In this paper, we introduced YABench, a comprehensive RSP benchmarking framework that provides detailed insights into RSP engines’ performance and correctness characteristics. These insights are derived from granular metrics, including those that capture engines’ capability to produce correct results under load. The framework supports a complete benchmarking workflow from defining tests, generating suitable test data, executing tests, and finally analyzing the results. We have shown that the framework replicates the basic results of an existing benchmark (i.e., CSRBench) and conducted and discussed four more comprehensive experiments, each of which focused on particluar aspects of RSP engines. The resulting visualizations provide insightful information on the characteristics of the tested engines and highlight key differences. In the process of our benchmarks, we also identified and discussed previously unknown issues.

To sum up our findings, YABench reveals that C-SPARQL operates more memory-efficiently than CQELS in all experiments. Both engines perform similarly in terms of delay, but C-SPARQL outperforms CQELS when more complex queries are used and under increasing input load. This can mainly be attributed to the different report strategies implemented by the engines. Concerning precision and recall, CQELS yields better results for simple queries. However, we identified an issue in CQELS which results in decreasing precision and recall measurements. On the other hand, C-SPARQL suffers from window delays, which increase when load on the engine is raised. By introducing a gracious mode for running the oracle, we are able to estimate the extent of these effects.

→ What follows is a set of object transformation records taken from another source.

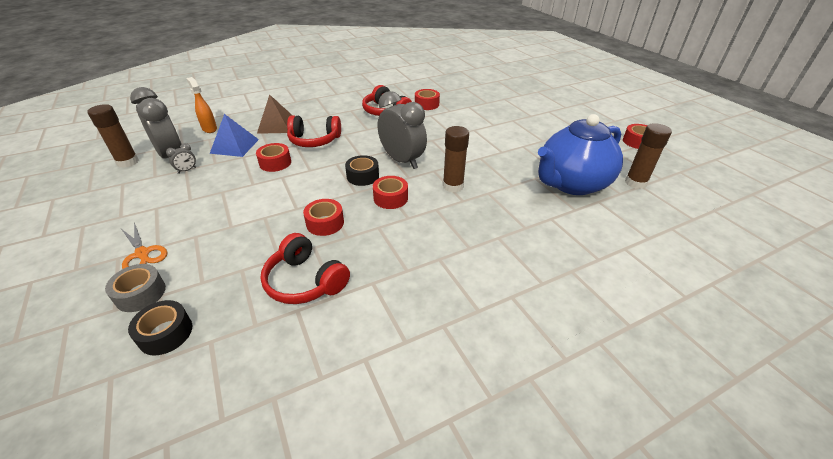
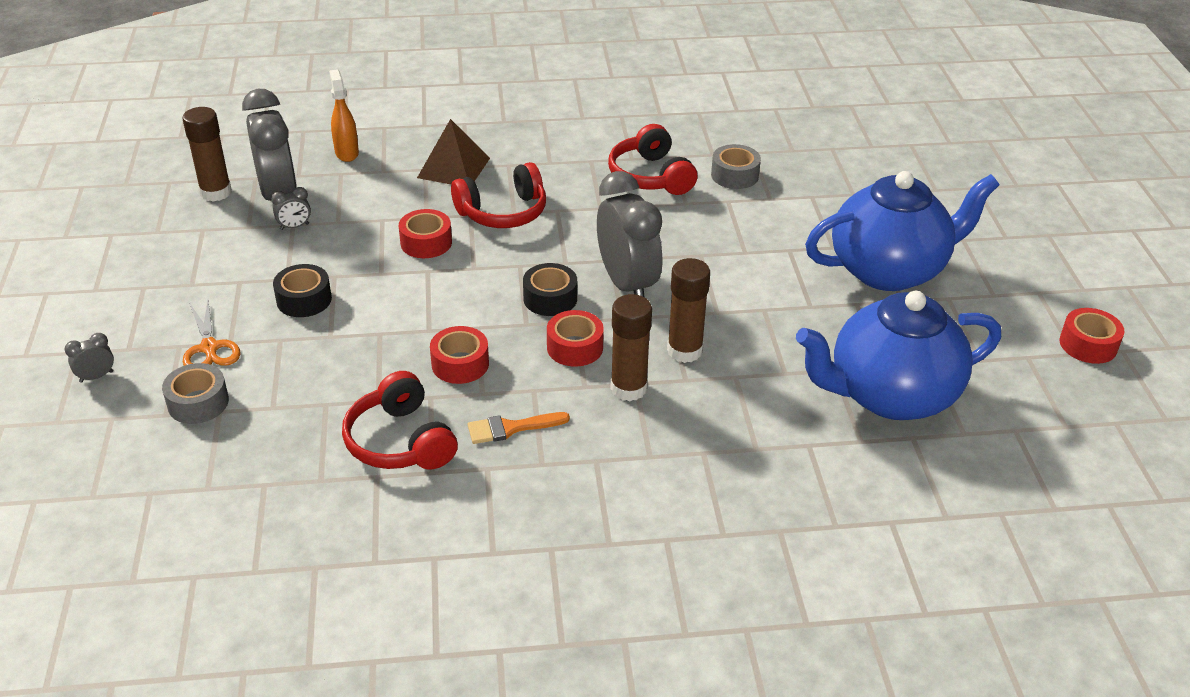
camera: 20 degrees right, 0 degrees up
black tape [128,300,192,355] -> black tape moved to [273,264,332,317]
blue pyramid [210,114,259,157] -> none
red headphones [287,115,341,147] -> red headphones turned 45 degrees counterclockwise [451,162,546,228]
red tape [415,89,440,110] -> grey tape [711,144,761,189]
brown glue stick [625,123,672,189] -> brown glue stick moved to [610,294,652,401]
none -> grey clock [65,333,114,383]
none -> orange brush [468,412,570,444]
none -> blue teapot [805,171,999,291]

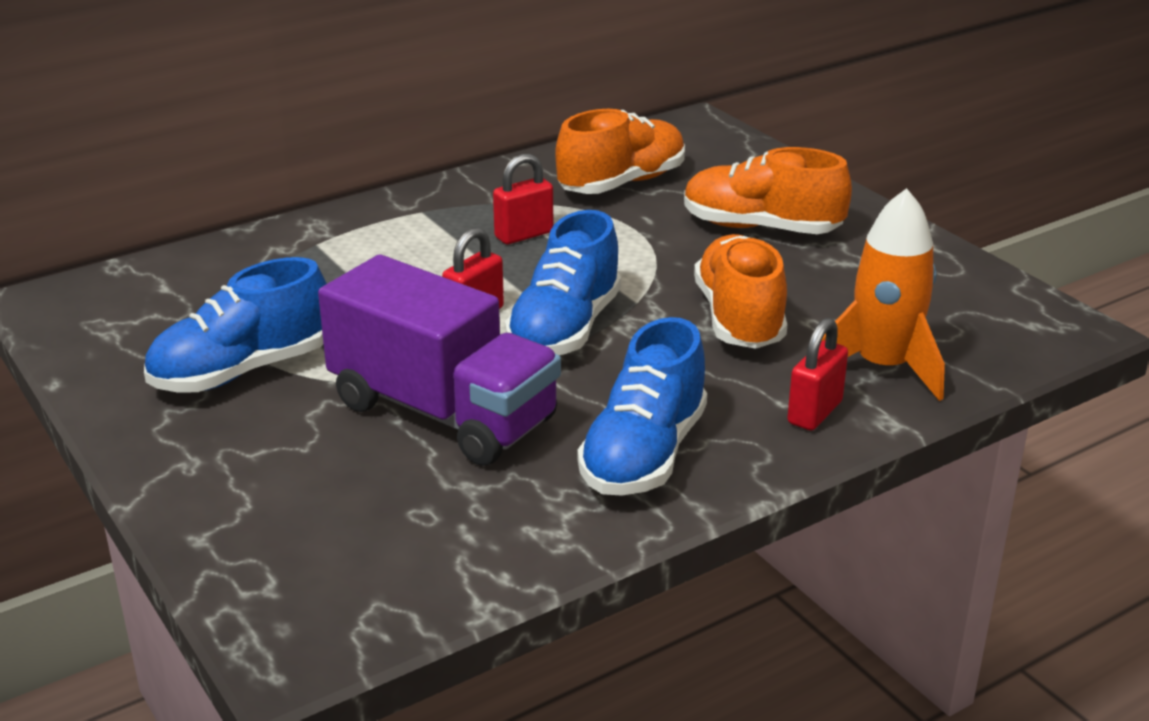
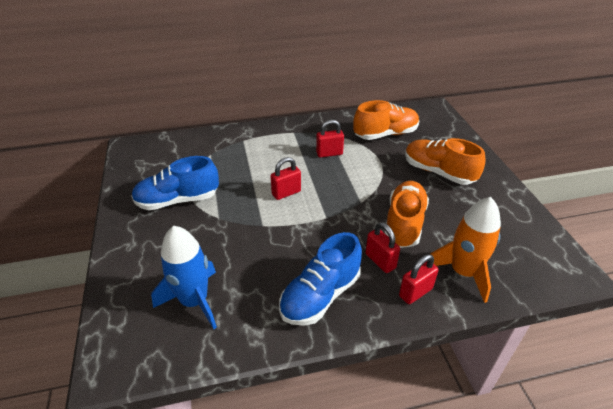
camera: 20 degrees right, 10 degrees up
purple truck [318,255,561,466] -> none
blue shoe [505,210,621,355] -> none
none -> blue rocket [151,226,217,329]
none -> red padlock [365,222,400,273]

There are several directions for future research. First, we plan to extend functional coverage of the test cases. It would be interesting to evaluate the influence of multiple windows in one query on an engine. To this end, it would be necessary to extend the oracle to support other window operators and combinations of multiple windows. Second, we aim to support benchmarks that involve background knowledge, multiple input streams, and multiple queries. This will broaden our understanding of how well engines can deal with merging high-frequency data streams with large static data sources, which is one of the promising application scenarios for RSP engines.

Finally, we aim to obtain further insights on how engines cope with variations in inter-arrival times of elements.